L'enquête se fait par défaut. Bauer comprend assez vite que Lambert
connaît plus Bensoussan qu'il ne le prétend, qu'il est celui qui
accompli cette vengeance, et ça l'arrange que les dealers soient
butés.
Lambert
devait voir en Bensoussan un deuxième fils, il avait tout fait pour
arranger son business. Plus tard, c'est Lola qui entre dans sa vie.

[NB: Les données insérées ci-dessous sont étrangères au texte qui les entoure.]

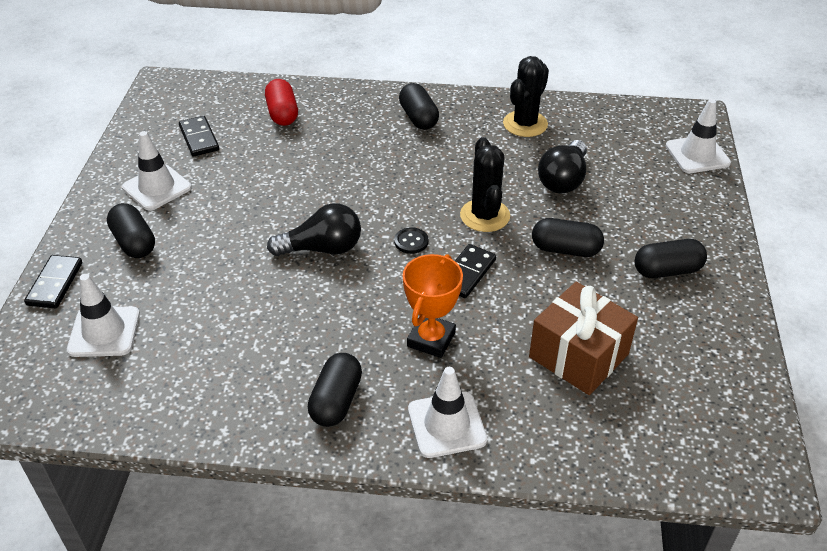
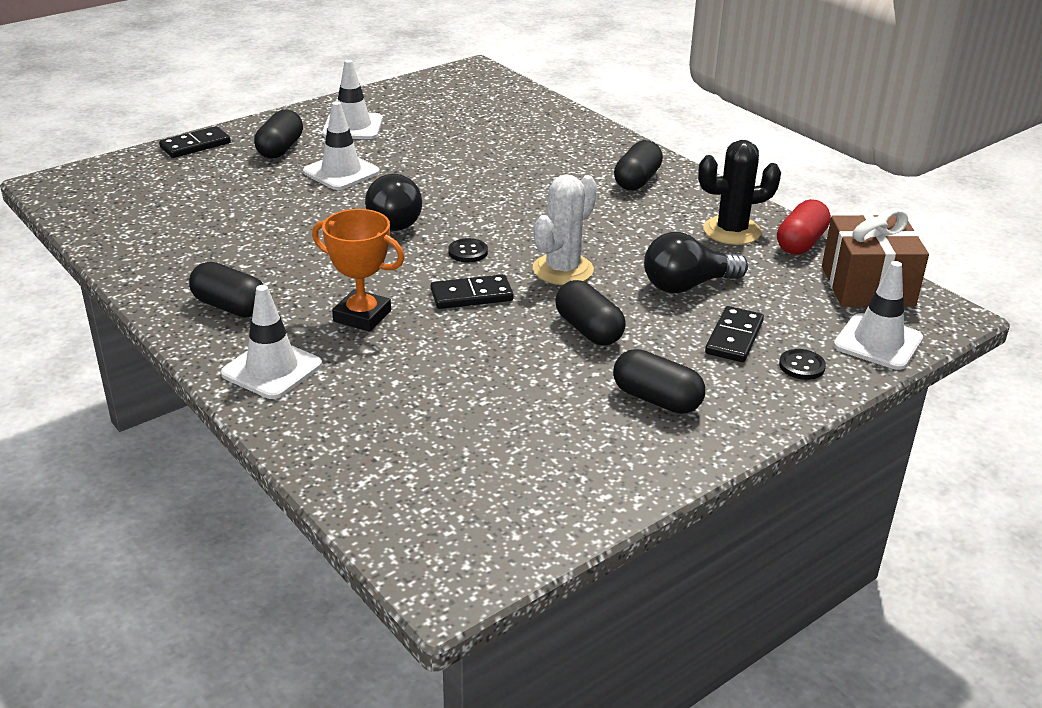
camera: 45 degrees right, 10 degrees down
white traffic cone [67,274,140,357] -> white traffic cone moved to [303,101,380,190]
black domino [179,116,219,157] -> black domino moved to [705,306,764,362]
red capsule [265,79,298,126] -> red capsule moved to [777,199,831,255]
black light bulb [267,203,361,256] -> black light bulb turned 45 degrees clockwise [365,174,422,231]
black capsule [308,353,362,427] -> black capsule turned 60 degrees clockwise [189,262,263,317]
orange trophy [403,254,463,358] -> orange trophy turned 45 degrees clockwise [312,209,404,332]
black cactus [460,137,510,232] -> white cactus [533,174,597,285]
brown gift [529,282,638,395] -> brown gift moved to [822,208,929,307]
none -> black button [779,349,826,380]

On ne saura rien d'elle. Ecorchée vive, le chewing-gum constamment
dans la bouche qu'elle mâche avec frénésie, le verbe assassin, les
réactions impulsives. Elle a du mal à comprendre ce que ce vieux
Lambert, dont elle dit qu'il a une tête de flic, lui veut. Après
avoir échoué à « sauver » son protégé, il veut
l'aider elle en feignant de lui demander de l'aide.
Alors
c'est noir comme la nuit noire des rues du nord de Paris, c'est
poisseux comme la sueur de Bauer, c'est dramatique comme un Duvivier
de la grand époque, mais paradoxalement c'est le film le plus calme
de Claude Berri, le plus épanoui. Coluche, qui est mort il y a tout
juste 34 ans, je le redis est vraiment impressionnant avec ce corps
massif, que ce soit en bleu de travail, en débardeur crasseux ou en
costume cravate quand il accomplit sa vengeance. Je n'avais pas vu le
film depuis des années, je l'ai totalement redécouvert.